No porto de Mar del Plata, medições registraram uma queda súbita de cerca de 45 centímetros no nível do mar, seguida por uma elevação de aproximadamente 90 centímetros.
Especialistas classificaram o fenômeno como um meteotsunami, provocado por rápidas mudanças atmosféricas associadas à passagem de uma frente fria, após um dia de calor intenso próximo de 39ºC.
Diferente de tsunamis sísmicos, que podem atingir grandes distâncias, os meteotsunamis são localizados e de curta duração, ocorrendo em poucos minutos.
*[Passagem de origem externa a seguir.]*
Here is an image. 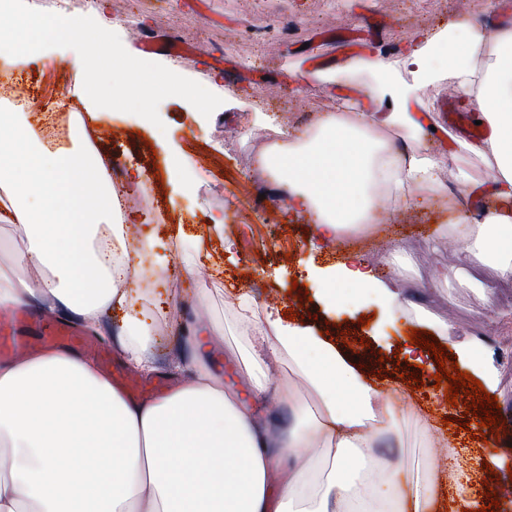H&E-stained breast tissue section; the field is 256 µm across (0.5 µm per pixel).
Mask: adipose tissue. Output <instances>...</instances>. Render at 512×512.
<instances>
[{"mask_svg": "<svg viewBox=\"0 0 512 512\" xmlns=\"http://www.w3.org/2000/svg\"><path fill=\"white\" fill-rule=\"evenodd\" d=\"M110 11L111 0H97L98 43L104 59L121 53L128 91L136 97L143 67L133 49H115ZM3 14L20 19L21 31L50 30L55 43L67 42L74 27L63 13L44 21L21 0H0ZM451 31L456 39L447 61L434 64V46ZM484 41L482 25L455 20L447 30L420 35L403 60L414 84L389 89L399 111L381 122L337 102L316 132L293 135L288 147L263 158L272 176H286L289 209L314 214V246L372 223L375 183L423 199L446 195L444 155L396 152L378 131L380 124H397L420 136L438 126L437 113L413 112L408 104L442 75L467 91L490 128L482 139L460 136L457 144L494 166L488 187L512 200V26L499 29L495 55L478 68L472 60ZM40 135L28 113L0 112V185L11 189L0 222L8 224L25 267L20 276L0 268V309L34 304L76 316L98 336L104 313L119 308L123 354L136 370L153 374L147 345L153 315L133 286L140 269L131 259L150 253L152 243L144 238L130 247L113 240L119 258L105 262L93 240L114 217L109 162L84 138L68 153L37 156ZM449 234L470 257L512 280L511 210L478 223L461 212ZM344 285L388 309L403 306L399 293L358 256L326 278L328 306L344 303ZM233 317L248 346L240 363L252 394L288 400L293 426L283 430L260 417L225 385L212 365L214 340L224 334L215 323L195 327L192 358L172 365L175 388L148 402L128 398L81 352H25L0 362V512H435L438 465L457 455L446 437H431L438 454L403 480L402 464L378 452L383 436L396 431L379 385L365 381L327 342L282 334L249 297H239ZM257 342L274 360L289 358L295 379L271 384L266 365L250 350Z\"/></svg>", "mask_w": 512, "mask_h": 512, "instance_id": "adipose-tissue-1", "label": "adipose tissue"}]
</instances>
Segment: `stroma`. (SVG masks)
<instances>
[{
    "mask_svg": "<svg viewBox=\"0 0 512 512\" xmlns=\"http://www.w3.org/2000/svg\"><path fill=\"white\" fill-rule=\"evenodd\" d=\"M482 23L493 38L500 20L512 19V0H488L477 8L465 0H112L117 46L142 49L145 62H169L196 88L218 83L222 108L199 115L184 98L148 77L149 98L142 104L86 113L78 98L62 89L84 84L85 74L61 64L34 65L15 71L0 61V84L22 80L32 94L28 111L66 115L83 126L105 159L119 158L123 172L140 171L142 187L125 194L122 217L112 229L126 242L151 237L152 254L139 264L150 270L153 258L166 255L169 267L147 278L140 289L146 303L161 309L152 331L154 380L170 381V363L190 356L188 331L200 313L224 327V341L238 333L228 306L237 296L252 297L281 325H294L325 340L349 359H365L363 376L400 385L404 400L395 412L414 407L442 429L460 455H494L490 470H477L470 494L460 496L441 485L445 502L437 512H478L486 489L512 483V280L498 277L488 265L469 259L462 244L443 237L444 226L460 211L481 219L477 198L464 181H487L491 169L483 159L462 156L449 134L426 141L390 127L387 138L407 149L426 146L449 155L442 179L448 202L405 203L384 186H375L378 233L337 242L315 251L307 240L312 215L289 212L279 181L259 166L268 129L316 130L336 100L358 103L387 116L386 82L412 81L402 53L418 30L438 31L449 16ZM293 21L291 34L279 32L280 20ZM359 56L381 58L387 71L348 70ZM333 70L325 86L297 84V66ZM223 224H212V216ZM356 253L398 288L405 308L388 316L362 296L340 308L325 305L323 285L311 273ZM189 254L194 273H185L181 254ZM294 309L295 320L284 312ZM434 336L445 356L469 342L482 345V356L498 378L496 392L502 430L497 448L473 439L479 419H468L467 394L457 405L438 404L437 363L420 351L422 366L411 369V329ZM415 374L422 390L404 377ZM468 423L459 432L460 423Z\"/></svg>",
    "mask_w": 512,
    "mask_h": 512,
    "instance_id": "stroma-1",
    "label": "stroma"
}]
</instances>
“O principal gatilho é uma variação rápida da pressão atmosférica, geralmente associada a frentes frias, tempestades intensas ou rajadas fortes de vento sobre o mar. Para que o meteotsunami se forme, a velocidade do distúrbio atmosférico precisa coincidir com a velocidade natural de propagação das ondas no mar, um processo conhecido como ressonância”, explicam especialistas.
Tsunamis meteorológicos no Brasil
No Brasil, registros de tsunamis meteorológicos são raros, com casos históricos no Sul e Sudeste. Entre 2009 e 2025, eventos afetaram especialmente o litoral de Santa Catarina e do Rio Grande do Sul, causando estragos em veículos e construções próximas à praia, como em Laguna (SC) em 2023 e Jaguaruna (SC) em 2024.
Este fenômeno reforça a importância da conscientização sobre alertas meteorológicos, mesmo em áreas onde os tsunamis tradicionais são improváveis.